Não há no Brasil uma cadeia de produção organizada para criação e abate desses animais. O manejo é majoritariamente precário e, muitas vezes, sem regulamentação sanitária.
A The Donkey Sanctuary alerta ainda que o transporte irregular dos jumentos pode facilitar a disseminação de zoonoses, ou seja, doenças transmissíveis entre animais e seres humanos. “Sempre que animais são transportados dentro ou através de fronteiras nacionais, existe o risco de que eles carreguem e espalhem doenças”, aponta o relatório da organização.
Impacto social e cultural
Além das questões ambientais e sanitárias, especialistas ressaltam que a extinção da espécie teria efeitos negativos para comunidades rurais. Os jumentos continuam sendo essenciais no dia a dia de agricultores familiares, especialmente em pequenas lavouras e áreas de difícil acesso.
“Eles atuam em plantações de cacau e outras pequenas propriedades, além de serem excelentes companheiros por seu temperamento dócil e inteligência”, explica a médica-veterinária Patrícia Tatemoto, coordenadora da campanha da The Donkey Sanctuary no Brasil.
Tatemoto destaca ainda que a gestação dos jumentos dura cerca de 12 meses e que o tempo de maturação para o abate é de aproximadamente três anos, o que torna a criação desses animais pouco atrativa para uma produção sustentável e comercial.

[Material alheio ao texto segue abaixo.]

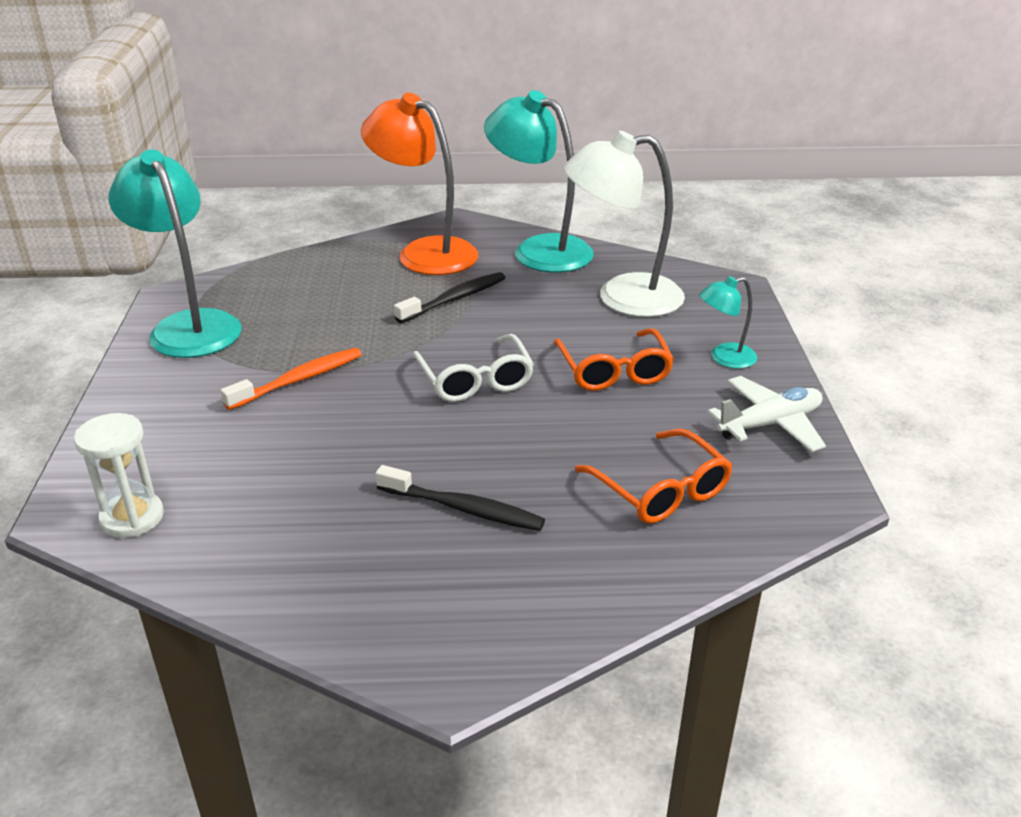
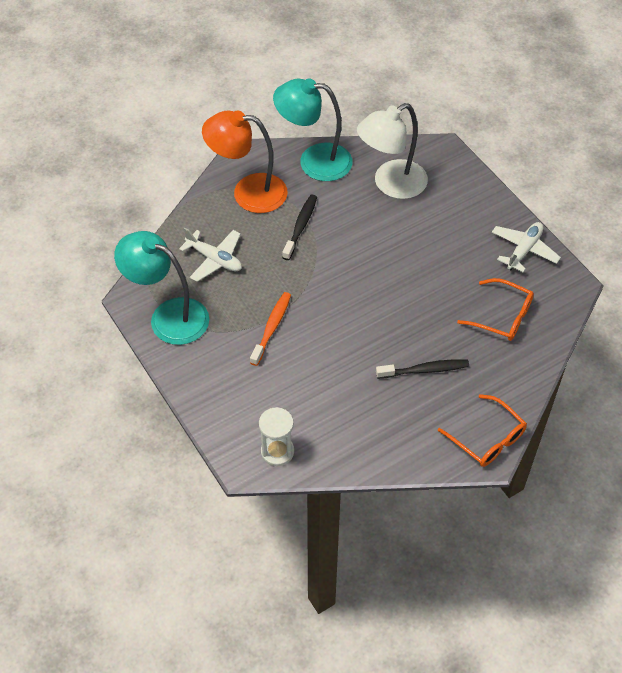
camera: 30 degrees left, 20 degrees up
(311, 295) = (214, 259): none -> white plane
(475, 379) = (363, 284): white glasses -> none
(613, 370) = (427, 246): orange glasses -> orange glasses (487, 438)
(724, 358) = (474, 211): turquoise lamp -> none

Alternativas ao colágeno animal
Uma das soluções apontadas por especialistas é o investimento em tecnologias de produção de colágeno em laboratório, sem a necessidade de exploração animal. O engenheiro agrônomo e doutor em Economia Aplicada da USP, Roberto Arruda, defende a adoção da fermentação de precisão.
“Estudos já apontam alternativas tecnológicas promissoras, como a fermentação de precisão, capaz de produzir colágeno em laboratório sem a necessidade de exploração animal. Investir nessas inovações é essencial para proteger a espécie e promover práticas mais sustentáveis, inclusive sob a perspectiva socioeconômica”, afirmou Arruda.
Atualmente, o desenvolvimento dessas tecnologias está concentrado em grandes empresas internacionais, mas especialistas defendem que o Brasil deveria priorizar políticas públicas para acelerar o uso dessas alternativas.
Legislação e campanhas
Alguns países africanos, como Quênia, Nigéria e Tanzânia, já aprovaram medidas restritivas ao abate de jumentos, reconhecendo o impacto ambiental e social do comércio.
No Brasil, dois projetos de lei estão em tramitação para proibir o abate de jumentos para o comércio de carne e pele: um na Câmara dos Deputados e outro na Assembleia Legislativa da Bahia.
Movimentos sociais também se mobilizam para defender a espécie. Uma campanha online pede o fim do abate de jumentos no Brasil, com mais informações disponíveis no site fimdoabate.com.br.
A luta para proteger os jumentos brasileiros é urgente. Especialistas e organizações reforçam que sem ações imediatas, o jumento pode desaparecer do cenário nacional, levando consigo uma parte importante da história, da cultura e da subsistência de muitas famílias no campo.